Discussion in 'The Lounge' started by Lewzer, May 2, 2005.

  1. Lewzer

    Lewzer Powderfinger

    I was thinking about getting a few Driftmaster rodholders but do not know which angle to buy.
    What's the difference between these three and what fish are they used for?

    Driftmaster Lil Pro 5 degree angle
    Driftmaster Lean Mean 20 degree angle
    Driftmaster Flatliner 25 degree angle

    They will be used for catfishing and need to be able to stand up to 20-30lb fish (larger if I'm lucky) and trolling for walleyes/northern or whatever.

    I like these because I can unscrew them from the base when not in use and they won't get in the way. I imaging I could get different angles and use the proper one for fishing the way I plan on that day.

    Any experience with these out there? Will 2 or 3 screws actully hold them in place w/o stripping if a big cat starts whaling on the bait?
  2. I use a combination of the 25 degree Li'l flatliners and the Li'l Duos. The Duos allow you to have the rod flat or at a 30 degree angle. If I had to do it all over again I'd go with all Duos. I use the star bases. The one's in the back of the boat that are used for catfishing or pulling planer boards are fastened with machine screws. The two in the front of the boat are mounted using the wood screws provided in the package.

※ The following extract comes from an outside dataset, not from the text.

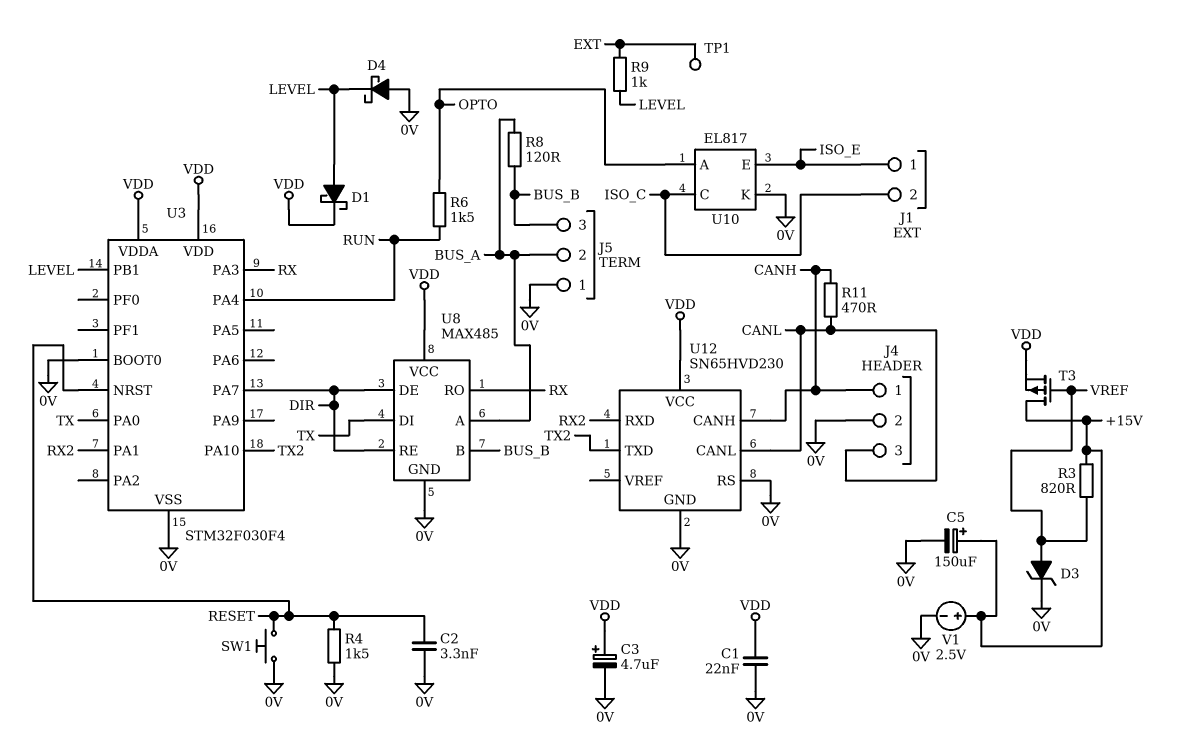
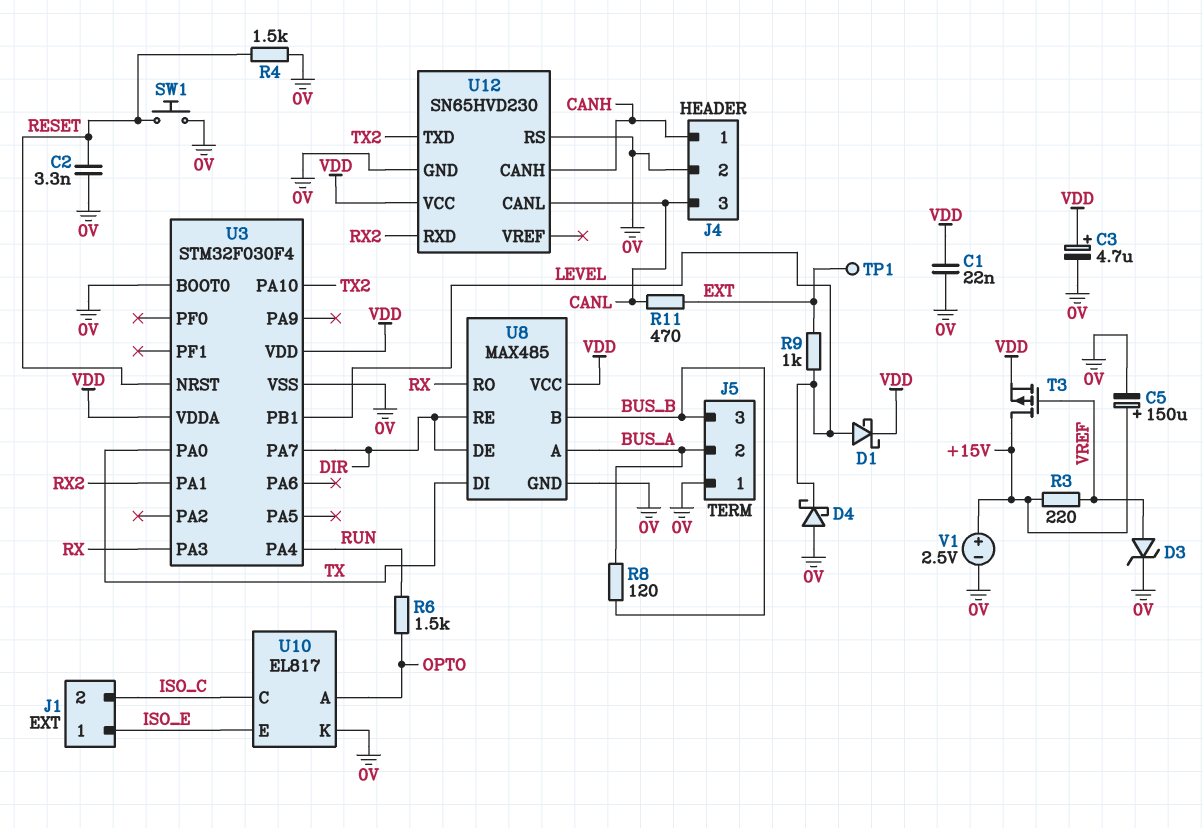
R3: 820 (+15V, VREF) -> 220 (+15V, VREF)
R11: 470 (CANH, CANL) -> 470 (CANL, EXT)

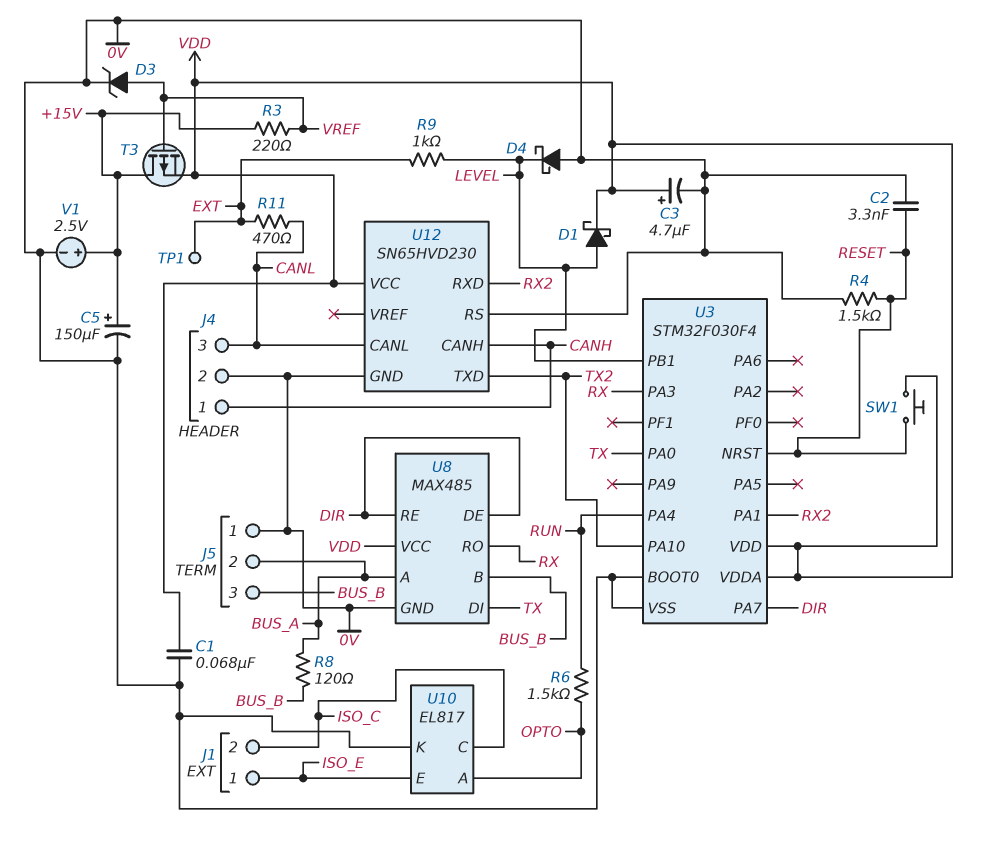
C1: 22nF (0V, VDD) -> 68nF (0V, VDD)
SW1: button (0V, RESET) -> button (RESET, VDD)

    If your drags are set correctly the rod holders and bases will hold up to anything.

  3. Lewzer

    Lewzer Powderfinger

    Thanks Ken.

    How do the duo's work with spinning rods? It looks as though they are made for baitcasters. Is there enought clearance for the spinning reel?

    Are you using machine screws in wood or aluminum?
  4. I don't use spinning reels unless I have to but I checked a couple for fit out in the driveway. My 7' rods with long butts work the best, they have enough of a handle to hold well without the reel being nested inside the holder. The 6' rod I tried had a cork handle which was thinner than the foam handle on the bigger rod. It worked OK with the rod in the upright position with the reel outside the holder. They both worked in the flat position but the smaller rod would be more secure with the reel nested inside of the holder.

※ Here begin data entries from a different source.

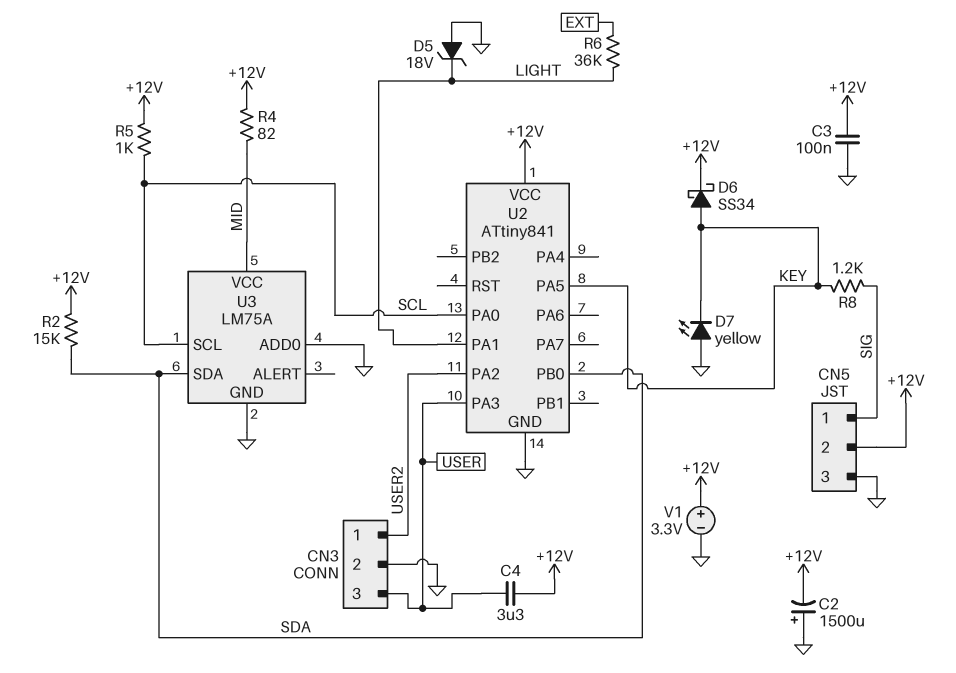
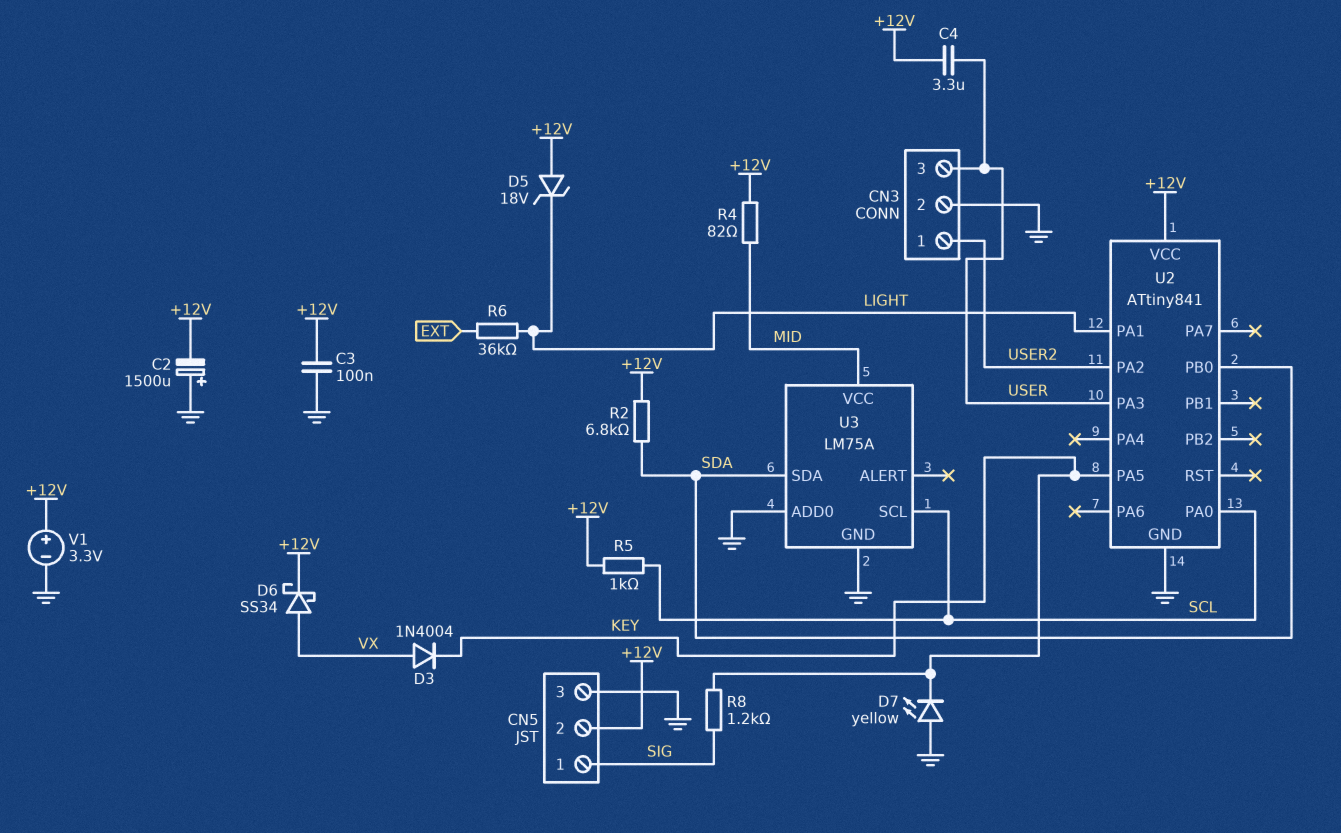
D3: none -> diode 1N4004 (A VX, K KEY)
D5: zener 18V (A GND, K LIGHT) -> zener 18V (A +12V, K LIGHT)
D6: schottky SS34 (A KEY, K +12V) -> schottky SS34 (A VX, K +12V)
R2: 15k (+12V, SDA) -> 6.8k (+12V, SDA)

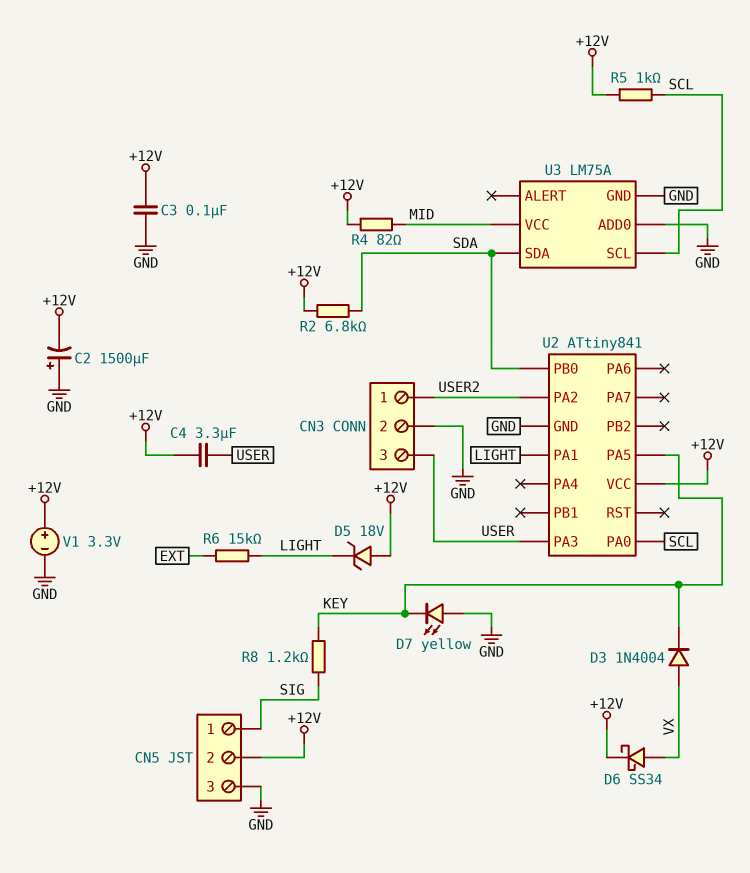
R6: 36k (EXT, LIGHT) -> 15k (EXT, LIGHT)

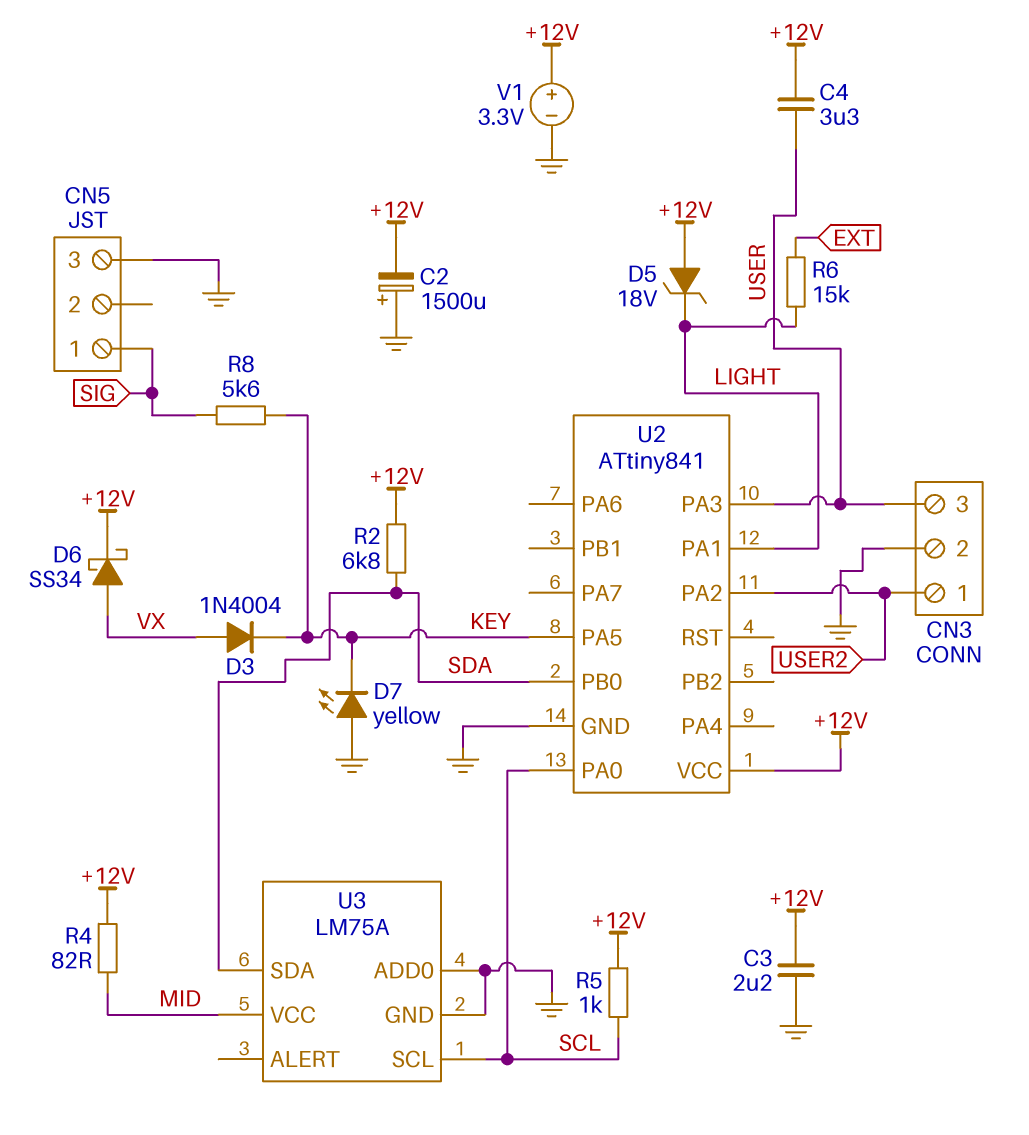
C3: 100nF (+12V, GND) -> 2.2uF (+12V, GND)
CN5 pin 2: +12V -> none
R8: 1.2k (KEY, SIG) -> 5.6k (KEY, SIG)

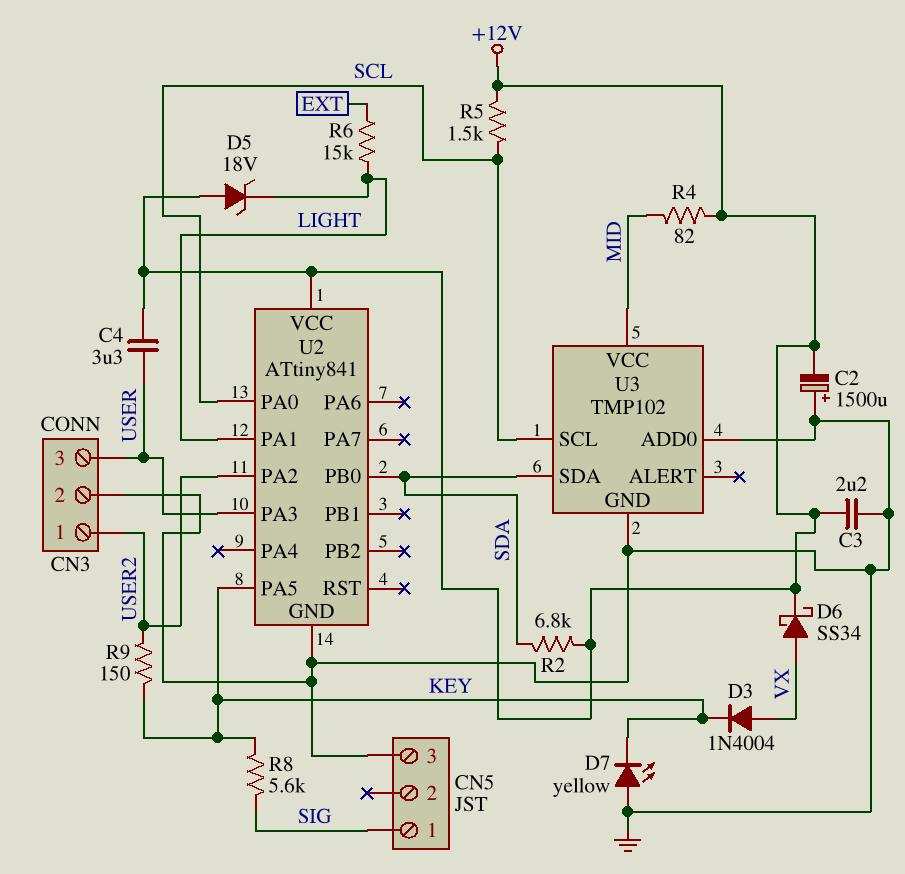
R5: 1k (+12V, SCL) -> 1.5k (+12V, SCL)
R9: none -> 150 (KEY, USER2)
U3: LM75A -> TMP102
V1: 3.3V (plus +12V, minus GND) -> none

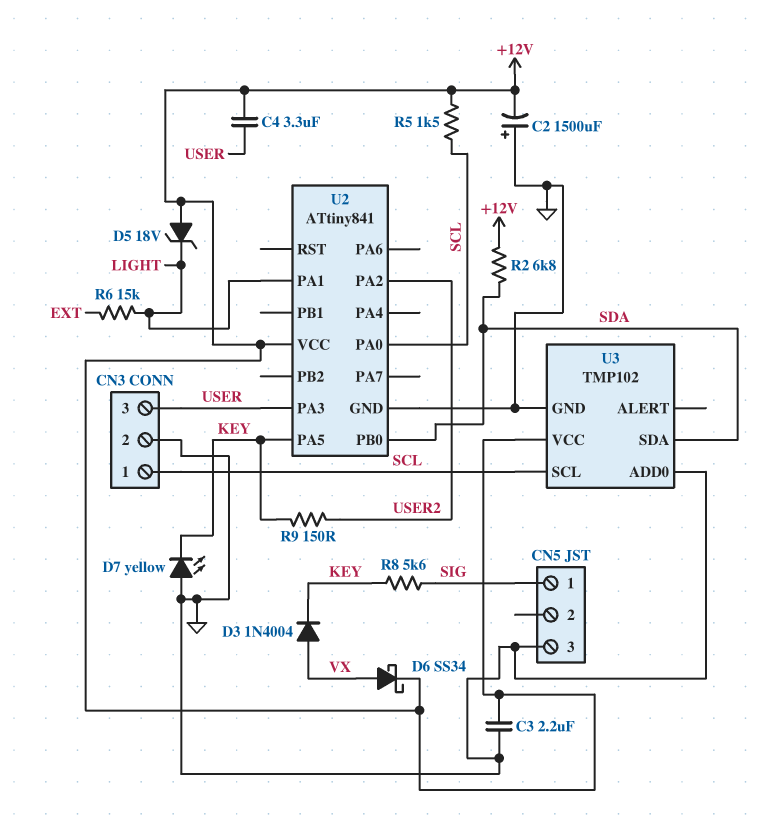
CN3 pin 1: USER2 -> SCL
R4: 82 (+12V, MID) -> none
U3 pin VCC: MID -> +12V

    I could nest the smaller reel inside the holder in the upright position but it was a tight fit due to the rod butt hitting the deck, the larger rod would not nest the same way. If you did catch a fish with the rod locked in this position you would be hard pressed to get the rod out quickly.

    Depending on where you mount the holders you may have a clearance issue when using spinning rods in the flat position. Mine are borderline because my holders are mounted across the rear deck which is about 3.5" below the level of the gunwales. They would work better mounted higher or directly to the gunwales if possible. Using baitcasters for the fishing I do works fine with my mounting set up.

    Most of my bases are fastened with SS machine screws with fender washers and nylon lock nuts on the bottom. My rear deck is 3/4" marine plywood. My front holders are mounted on the gunwales which are 5/8" plywood. I was in a hurry when I mounted these so I used the sheet metal screws which came in the package. If I was mounting them in aluminum I would feel safer with machine screws or 1/4" bolts rather than sheet metal screws.

    Another thing to consider is getting left threaded bases and holders for the port side of the boat. They won't spin as easily while trolling.